The King Midas No. 1 vein occurrence is located on the western side of the north fork of the Zeballos River, approximately 140 metres south of Fault Creek and 3 metres above the Zeballos River level.
Regionally, the area is underlain by Upper Triassic to Lower Jurassic Bonanza Group basaltic to rhyolitic volcanic rocks. Conformably underlying the Bonanza volcanic rocks are limestones and limy clastics of the Triassic to Lower Jurassic Parson Bay Formation (Bonanza Group) and Upper Triassic Quatsino Formation (Vancouver Group), and the tholeiitic basalts of the Upper Triassic Karmutsen Formation (Vancouver Group). Dioritic to granodioritic plutons of the Zeballos intrusion phase of the Jurassic Island Plutonic Suite have intruded all older rocks.
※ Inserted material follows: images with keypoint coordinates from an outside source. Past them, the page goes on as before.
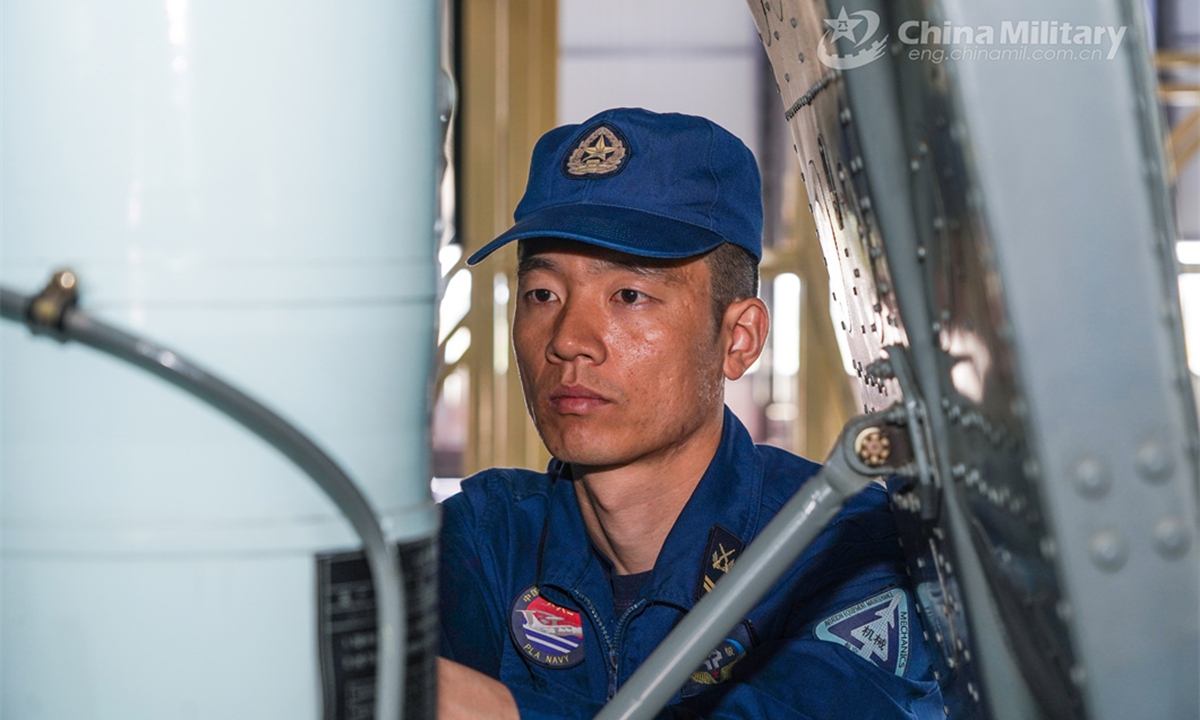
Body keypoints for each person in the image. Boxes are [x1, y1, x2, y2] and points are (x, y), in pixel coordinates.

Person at [437, 107, 944, 719]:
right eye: (542, 294)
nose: (569, 338)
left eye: (629, 295)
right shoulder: (490, 538)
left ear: (739, 339)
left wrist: (502, 713)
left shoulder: (842, 546)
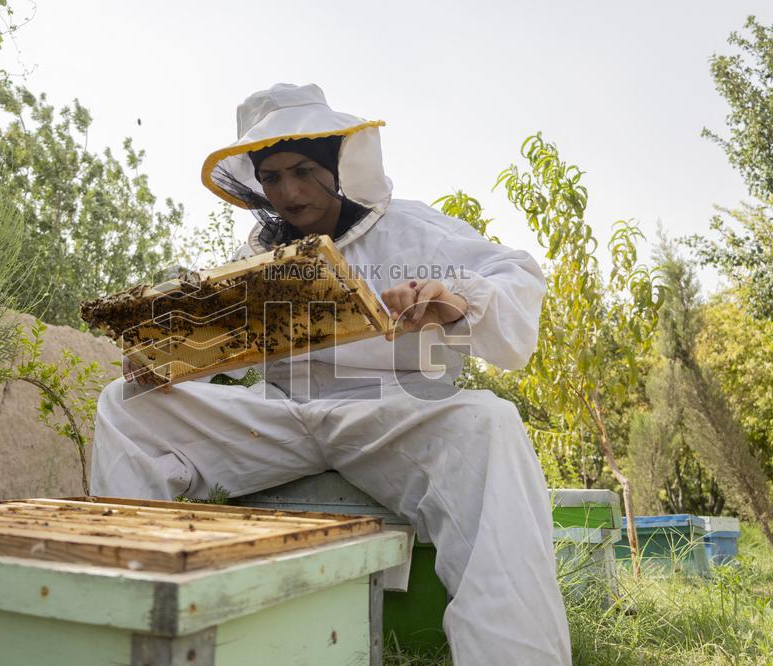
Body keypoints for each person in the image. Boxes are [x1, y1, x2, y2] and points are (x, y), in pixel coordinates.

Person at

The Zeballos stock, a quartz diorite phase of the Eocene to Oligocene Mount Washington Plutonic Suite, is spatially related to gold-quartz veining in the area. Bedded rocks are predominantly northwest-striking, southwest-dipping and anticlinally folded about a northwest axis. A north-south–striking fault occurs along the Zeballos River valley, north of the rivers junction with the Nomash River.
The King Midas No. 1 vein lies near the faulted contact between Quatsino limestone on the east bank of Zeballos River and Karmutsen andesites on the west. Feldspar porphyry dikes, possibly related to the South Zeballos Pluton phase of the Eocene to Oligocene Mount Washington Plutonic Suite, cut volcanics and sediments. The vein is hosted by silicified andesite and consists of lenses of quartz with sphalerite, arsenopyrite and pyrite with minor chalcopyrite, galena, pyrrhotite and native gold mineralization following a somewhat wider shear zone. The gold was found to be associated with sphalerite and chalcopyrite and is also present as free gold. Locally, the vein splays into several parallel stringers 30 to 40 centimetres apart, with andesite hostrock flooded with thin quartz veinlets and impregnated with sulphides. The vein strikes 354 degrees with a vertical dip and has been traced for 80 metres.
A parallel vein is reported 244 metres up Fault Creek (Bulletin 27, page 116); no other details are available. Other veins are reported to be exposed in the riverbed approximately 40 metres downstream of the downstream adit.
In 1932, a sample assayed 97.38 grams per tonne gold and 28.11 grams per tonne silver (Geological Survey of Canada Summary Report 1932, Part A, II, pages 39-42).
In 1938, the Tunnel vein was reported to average 8.8 centimetres wide with 70.5 grams per tonne gold (Property File - C.C. Starr [1938-05-03]: Report on the King Midas Mine).
In 1940, one tonne of high-grade ore produced 156 grams of gold, 31 grams of silver and 10 kilograms of copper.
In 2009, samples (no. 20 to 29) of a 10-centimetre wide quartz vein on the east side of the Zeballos River yielded up to 2.11 grams per tonne gold and 0.504 per cent zinc (Assessment Report 31273). Also, at this time samples (no. 30 to 36), taken along a former logging skid road trending southwest from the highway bridge over Fault Creek and above the King Midas No. 1 vein adit area, yielded up to 2.67 grams per tonne gold, 0.507 per cent zinc and 0.193 per cent copper (Assessment Report 31273).
The King Midas No. 1 property was originally staked in 1926. By 1932, an adit on the ‘main’ vein is reported to have been driven for 56.1 metres of lateral development and included a 4.8 metre winze. A second adit is located approximately 80 metres down river from the main adit. In 1938, the King Midas Mining Co. Ltd. was operating on the property; byt this time 33.0 metres of crosscuts, 54.0 metres of drifting and a 5 metre winze were completed on the main tunnel and 45.0 metres of crosscuts were coeted on the second, downstream tunnel.
In 1975, Diana Explorations Ltd. completed 11.0 line-kilometres of ground electromagnetic and magnetic surveys on the area immediately south. In 1979, Esperanza Explorations completed a program of regional silt sampling and prospecting on the area. In 1988, Equus Petroleum Corp. completed a program of rock and soil sampling and a ground magnetic survey on the area, immediately south, as the Gold Rock claims. In 1993, Equus completed a 5.0 line-kilometre ground electromagnetic survey on the Gold Rock claims.
In 1999, the area was prospected by the Zeballos Mining Company as the Zeb Au claim. In 2003, Canalska Ventures Ltd. completed a regional program of rock, silt and soil sampling on the area. In 2009, Global Silver Producers Ltd. and A25 Gold Producers Corp. prospected the area.